Shane Finemore Rewrites ASX History

Presumably their boys are training to become F1 drivers.

Funny enough, fallen UK fund manager Neil Woodford also built an equestrian center, on his adjacent Cotswolds estate Princess Anne‘s and Zara Tindalli‘s. Do we sense a theme here?

But back to Finemore, whose self-image has recovered sufficiently from the shame of… refund customer money in March 2020 – close to greatest chance of risk in 30 years – because he was “nervous about the state of the world”.

Finemore is so unstoppable, his reputation so important to him, that he simply refuses to see the marks on his track record as they are.

From his resignation in 2013 as director of the Australian Securities Exchange, he claimed in the Financial Overview profile: “If the exchange hadn’t been very sensitive, I wouldn’t have resigned in hindsight.”

Like so many rich and powerful people, the freebooters of high finance are known for their self-deception, but it is nonetheless amazing when they put it into words.

Finemore resigned from the board of the ASX after his hedge fund was caught illegally short-selling by the US Securities and Exchange Commission.

Manikay Partners – Finemore’s investment company and fellow ASX director Russell Aboud – short sold two million Citigroup shares on the same day in 2009 that Citigroup announced the price for its capital increase, with Manikay being allocated 30 million shares.

It is prohibited to short US securities within five days of an equity offering and then participate in that offering.
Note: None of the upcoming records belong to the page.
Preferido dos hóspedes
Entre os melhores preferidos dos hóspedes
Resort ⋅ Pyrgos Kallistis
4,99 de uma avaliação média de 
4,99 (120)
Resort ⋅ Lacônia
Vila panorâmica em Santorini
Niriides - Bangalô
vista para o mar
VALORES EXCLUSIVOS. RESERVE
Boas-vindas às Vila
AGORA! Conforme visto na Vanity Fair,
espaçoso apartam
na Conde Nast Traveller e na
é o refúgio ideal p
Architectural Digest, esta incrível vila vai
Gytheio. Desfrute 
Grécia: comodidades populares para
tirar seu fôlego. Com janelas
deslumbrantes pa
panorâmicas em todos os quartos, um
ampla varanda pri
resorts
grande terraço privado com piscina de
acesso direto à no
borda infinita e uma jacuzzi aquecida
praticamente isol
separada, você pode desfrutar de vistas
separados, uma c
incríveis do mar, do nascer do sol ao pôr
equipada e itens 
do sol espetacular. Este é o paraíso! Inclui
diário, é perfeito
The regulation aims to prevent shortsellers from distorting the pricing of capital increases.

Manikay paid a $2.6 million ($2.75 million) fine, including forfeiture of $1.7 million in improper trading profits, while admitting he was not at fault.

To make herself more comfortable with polite company, Finemore now wants this illegal short-selling to be remembered as a parking ticket. That he resigned, but didn’t really need – really shouldn’t have.
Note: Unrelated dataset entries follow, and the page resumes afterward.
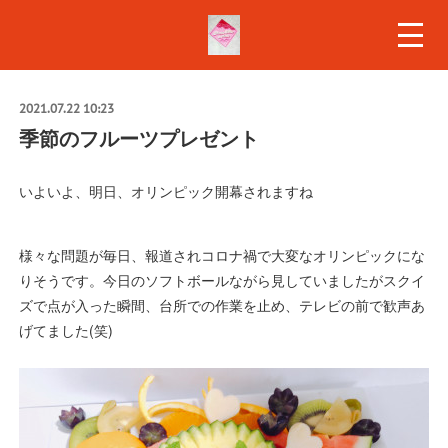
2021.07.22 10:23
季節のフルーツプレゼント
いよいよ、明日、オリンピック開幕されますね
様々な問題が毎日、報道されコロナ禍で大変なオリンピックにな
りそうです。今日のソフトボールながら見していましたがスクイ
ズで点が入った瞬間、台所での作業を止め、テレビの前で歓声あ
げてました(笑)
This falls apart on the most cursory inspection.

Why shouldn’t the ASX be sensitive? It enforces the listing rules and corporate governance standards of approximately 2,000 companies whose shares are traded on its market. By what authority could the ASX have reasonably continued to do so when two sitting members of its own board had broken the rules of the US market?

As for having two hedge fund colleagues on the board of the national exchange in the first place, ASX chairman Rick Holliday-Smith admitted that “everyone is a little bruised… by the experience.” They wouldn’t dare talk about Shane like that at Zegna.

Aboud, Finemore’s partner, told the media that they resigned from the board of ASX because it was “the right thing to do”. Whether or not Holliday-Smith gave them a choice is another question.

Finemore’s own father, Wagga Wagga trucking baron Ron Finemore, told the press: “I felt with Shane, but he and Russell Aboud did the right thing by being outspoken and resigning from the ASX. That’s the kind of thing you have to deal with.” When a truck driver tells you that the best course of corrective action is a frontal action, you know it’s serious.

So Finemore acted on principle, but the consequences are clearly still great. His reputation is very, very important to him, so he would like to see the serious flaw he owned in 2013 fade away by 2022.

The irony is that Finemore’s reputation would have been restored had he never strayed from accepting the negative consequences of his actions—all for the amusement of this paper’s readers. That was the stupid trade.